Brexit worries hit Germany's export sector
By Julian Shea in London | China Daily Global | Updated: 2019-09-05 01:08
Manufacturing suffers as global woes and car-making realignment hit home
The prospect of a potential Brexit is having an impact beyond the United Kingdom before it has even happened, German commentators have admitted, as a contributory factor toward strain on the country's export-heavy economy.
The changing face of the automobile industry, one of Germany's economic mainstays, and wider global trade tensions are also taking their toll, but it is exports where most pain is being felt, with quarter-on-quarter sales of goods to the UK falling by 21 percent in the three months to June.
"German exports to the UK are already 12 percent lower than they would have been if the trend that prevailed before the June 2016 Brexit vote had continued," Holger Schmieding, chief economist at Berenberg in London, told the Financial Times.
Almost half of Germany's GDP — 47 percent — is export, compared to 30 percent in the UK and France. The UK is Germany's fifth-largest export customer, behind the United States, France, China and the Netherlands.
In 2018, sales from Germany to the UK totaled $90 billion. Figures for the second quarter of 2019 were hit by the stockpiling scare in the run-up to the initial Brexit date of March 29, which saw businesses buy up additional stock ahead of the departure that never materialized.

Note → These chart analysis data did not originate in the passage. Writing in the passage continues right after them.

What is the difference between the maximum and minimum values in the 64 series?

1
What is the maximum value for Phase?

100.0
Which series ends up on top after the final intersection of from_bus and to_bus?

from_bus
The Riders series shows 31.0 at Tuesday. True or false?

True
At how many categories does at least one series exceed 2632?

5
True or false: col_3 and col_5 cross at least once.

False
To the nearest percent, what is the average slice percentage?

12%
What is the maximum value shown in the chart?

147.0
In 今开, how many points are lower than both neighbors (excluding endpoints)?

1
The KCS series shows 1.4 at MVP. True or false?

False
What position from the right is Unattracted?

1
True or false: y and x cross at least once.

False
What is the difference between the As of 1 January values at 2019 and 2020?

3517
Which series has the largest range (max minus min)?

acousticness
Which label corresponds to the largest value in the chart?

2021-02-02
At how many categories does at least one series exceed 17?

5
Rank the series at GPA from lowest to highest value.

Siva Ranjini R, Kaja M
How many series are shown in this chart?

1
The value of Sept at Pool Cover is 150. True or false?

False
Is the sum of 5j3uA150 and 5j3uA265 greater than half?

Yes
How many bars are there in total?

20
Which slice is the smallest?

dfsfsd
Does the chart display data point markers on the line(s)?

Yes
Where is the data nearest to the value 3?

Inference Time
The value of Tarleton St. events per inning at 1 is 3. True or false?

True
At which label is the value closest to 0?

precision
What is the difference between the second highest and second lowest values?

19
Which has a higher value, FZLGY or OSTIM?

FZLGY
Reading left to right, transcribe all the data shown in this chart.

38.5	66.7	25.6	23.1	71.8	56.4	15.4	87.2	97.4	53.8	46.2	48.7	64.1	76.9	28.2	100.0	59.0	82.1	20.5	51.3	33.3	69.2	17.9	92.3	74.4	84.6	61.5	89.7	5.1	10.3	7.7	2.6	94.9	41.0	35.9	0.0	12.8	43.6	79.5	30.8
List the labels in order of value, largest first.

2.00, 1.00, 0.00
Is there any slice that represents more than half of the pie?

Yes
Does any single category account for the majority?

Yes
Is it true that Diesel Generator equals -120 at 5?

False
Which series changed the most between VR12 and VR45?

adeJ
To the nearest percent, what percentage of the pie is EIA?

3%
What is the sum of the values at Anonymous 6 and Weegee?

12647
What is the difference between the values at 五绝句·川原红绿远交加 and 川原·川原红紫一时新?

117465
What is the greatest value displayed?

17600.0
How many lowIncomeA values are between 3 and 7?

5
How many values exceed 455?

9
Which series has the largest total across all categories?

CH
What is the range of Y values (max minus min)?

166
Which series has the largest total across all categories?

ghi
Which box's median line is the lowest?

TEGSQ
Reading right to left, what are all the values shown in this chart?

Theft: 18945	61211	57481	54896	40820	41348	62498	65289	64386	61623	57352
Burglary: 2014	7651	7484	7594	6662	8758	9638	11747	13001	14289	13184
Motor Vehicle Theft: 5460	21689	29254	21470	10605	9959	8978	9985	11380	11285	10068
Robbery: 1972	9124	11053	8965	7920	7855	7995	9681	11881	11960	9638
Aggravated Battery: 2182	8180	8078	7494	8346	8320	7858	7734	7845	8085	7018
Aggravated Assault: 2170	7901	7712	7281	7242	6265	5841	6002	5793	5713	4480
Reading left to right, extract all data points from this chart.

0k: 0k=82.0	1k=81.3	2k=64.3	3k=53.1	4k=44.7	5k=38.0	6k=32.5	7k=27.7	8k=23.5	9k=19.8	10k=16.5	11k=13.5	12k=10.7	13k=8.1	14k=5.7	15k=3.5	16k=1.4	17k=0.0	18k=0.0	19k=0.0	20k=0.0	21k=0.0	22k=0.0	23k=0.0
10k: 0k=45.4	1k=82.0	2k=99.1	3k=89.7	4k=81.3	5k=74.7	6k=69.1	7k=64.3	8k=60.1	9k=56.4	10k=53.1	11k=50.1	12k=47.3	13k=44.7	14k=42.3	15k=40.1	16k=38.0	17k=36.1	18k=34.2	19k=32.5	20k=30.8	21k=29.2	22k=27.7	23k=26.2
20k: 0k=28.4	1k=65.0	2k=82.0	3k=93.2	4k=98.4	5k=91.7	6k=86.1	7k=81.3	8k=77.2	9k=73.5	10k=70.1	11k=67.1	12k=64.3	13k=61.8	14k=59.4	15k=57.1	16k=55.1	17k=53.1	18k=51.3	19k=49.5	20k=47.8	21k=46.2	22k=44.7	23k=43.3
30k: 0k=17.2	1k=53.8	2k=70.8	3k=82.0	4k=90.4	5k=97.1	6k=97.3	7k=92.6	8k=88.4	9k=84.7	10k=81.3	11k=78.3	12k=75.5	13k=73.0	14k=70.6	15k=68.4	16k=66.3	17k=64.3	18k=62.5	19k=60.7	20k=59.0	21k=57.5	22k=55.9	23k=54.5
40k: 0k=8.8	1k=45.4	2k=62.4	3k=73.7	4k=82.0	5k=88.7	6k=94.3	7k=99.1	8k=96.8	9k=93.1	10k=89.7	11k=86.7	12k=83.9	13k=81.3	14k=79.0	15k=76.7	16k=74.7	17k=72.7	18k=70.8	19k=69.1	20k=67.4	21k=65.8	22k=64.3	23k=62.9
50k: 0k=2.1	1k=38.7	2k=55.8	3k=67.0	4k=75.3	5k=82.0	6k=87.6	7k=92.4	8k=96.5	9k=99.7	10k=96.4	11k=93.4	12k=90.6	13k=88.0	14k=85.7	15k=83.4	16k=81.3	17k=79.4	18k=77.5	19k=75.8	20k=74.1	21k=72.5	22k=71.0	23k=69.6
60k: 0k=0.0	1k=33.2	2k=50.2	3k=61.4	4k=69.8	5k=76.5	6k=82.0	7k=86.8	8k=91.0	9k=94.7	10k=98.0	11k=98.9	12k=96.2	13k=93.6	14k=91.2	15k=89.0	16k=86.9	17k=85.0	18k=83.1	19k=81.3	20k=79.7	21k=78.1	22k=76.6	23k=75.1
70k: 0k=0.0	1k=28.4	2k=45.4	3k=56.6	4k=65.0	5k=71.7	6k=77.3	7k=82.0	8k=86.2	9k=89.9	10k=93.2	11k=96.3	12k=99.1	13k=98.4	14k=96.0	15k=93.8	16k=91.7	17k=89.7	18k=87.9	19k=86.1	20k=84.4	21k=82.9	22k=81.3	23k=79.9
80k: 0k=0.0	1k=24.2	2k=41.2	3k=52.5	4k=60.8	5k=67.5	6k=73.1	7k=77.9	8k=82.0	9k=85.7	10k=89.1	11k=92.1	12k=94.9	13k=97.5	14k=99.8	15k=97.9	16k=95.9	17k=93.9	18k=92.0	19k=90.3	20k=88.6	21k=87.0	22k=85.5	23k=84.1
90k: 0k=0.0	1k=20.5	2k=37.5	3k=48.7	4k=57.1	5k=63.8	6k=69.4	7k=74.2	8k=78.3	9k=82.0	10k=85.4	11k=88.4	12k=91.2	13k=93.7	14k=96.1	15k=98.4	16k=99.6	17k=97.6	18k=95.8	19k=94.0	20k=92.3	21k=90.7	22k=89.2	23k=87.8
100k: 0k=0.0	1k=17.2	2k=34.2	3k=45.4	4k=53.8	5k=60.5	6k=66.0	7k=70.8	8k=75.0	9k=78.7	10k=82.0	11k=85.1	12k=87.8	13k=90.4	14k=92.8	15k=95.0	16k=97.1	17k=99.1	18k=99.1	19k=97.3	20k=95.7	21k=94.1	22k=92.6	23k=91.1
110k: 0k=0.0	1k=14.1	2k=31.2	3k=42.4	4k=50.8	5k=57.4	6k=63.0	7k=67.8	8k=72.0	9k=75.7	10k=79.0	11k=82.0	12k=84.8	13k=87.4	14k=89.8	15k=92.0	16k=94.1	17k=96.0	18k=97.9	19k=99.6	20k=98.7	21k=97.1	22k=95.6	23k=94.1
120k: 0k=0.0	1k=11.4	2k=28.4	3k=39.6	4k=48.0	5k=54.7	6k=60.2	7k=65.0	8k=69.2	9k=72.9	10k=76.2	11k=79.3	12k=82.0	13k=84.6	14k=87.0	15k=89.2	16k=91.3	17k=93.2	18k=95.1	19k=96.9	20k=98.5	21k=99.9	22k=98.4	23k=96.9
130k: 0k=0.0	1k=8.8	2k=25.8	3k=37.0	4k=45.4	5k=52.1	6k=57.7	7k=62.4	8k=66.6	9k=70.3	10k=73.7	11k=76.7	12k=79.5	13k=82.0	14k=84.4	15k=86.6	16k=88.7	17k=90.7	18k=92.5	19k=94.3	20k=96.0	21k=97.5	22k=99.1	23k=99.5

This contributed to a 10 percent increase on sales compared to the same period 12 months earlier, but the hangover in the second quarter as sales slumped when companies began to use up that stock.
"The UK's stockpiling drive ahead of the March Brexit deadline was a key support to German exports in Q1 2019," said Oliver Rakau, economist at Oxford Economics.
Continued uncertainty over what happens next in the UK makes other export markets an even bigger priority for Germany, so trade is likely to be high on the agenda when Chancellor Angela Merkel visits China later this week.
Since taking over as prime minister in July, Boris Johnson has promised that the UK's departure date will be Oct 31, "do or die, come what may". But Tuesday's dramatic events in Parliament that saw MPs take control of the Brexit legislative agenda from the government means that it could face another delay into next year, causing yet more uncertainty. This might make businesses less likely to spend, or alternatively more likely to stockpile again.
The confusion also affects British employees of German companies. Henrik Follmann is the chief executive of chemical company Follmann Chemie, which employs more than 100 people at two sites in the UK.
"People are scared for their jobs and scared for their future," he said. "All I can say to them is 'I believe in you'. The UK paper and packaging industry that we supply is thinking about moving facilities out of the UK — that is the big uncertainty."
And by definition, in as integrated an economy as Europe's, when the biggest player, Germany, suffers, all feel the pain. Of the 19 countries in the Eurozone, 40 percent of economic output comes from two members, Italy and Germany.
Italy's latest political infighting makes it a less attractive investment place, and Germany's problems are well known. Brexit — whether or not it even happens, and when — just piles on yet more pressure at the worst possible time.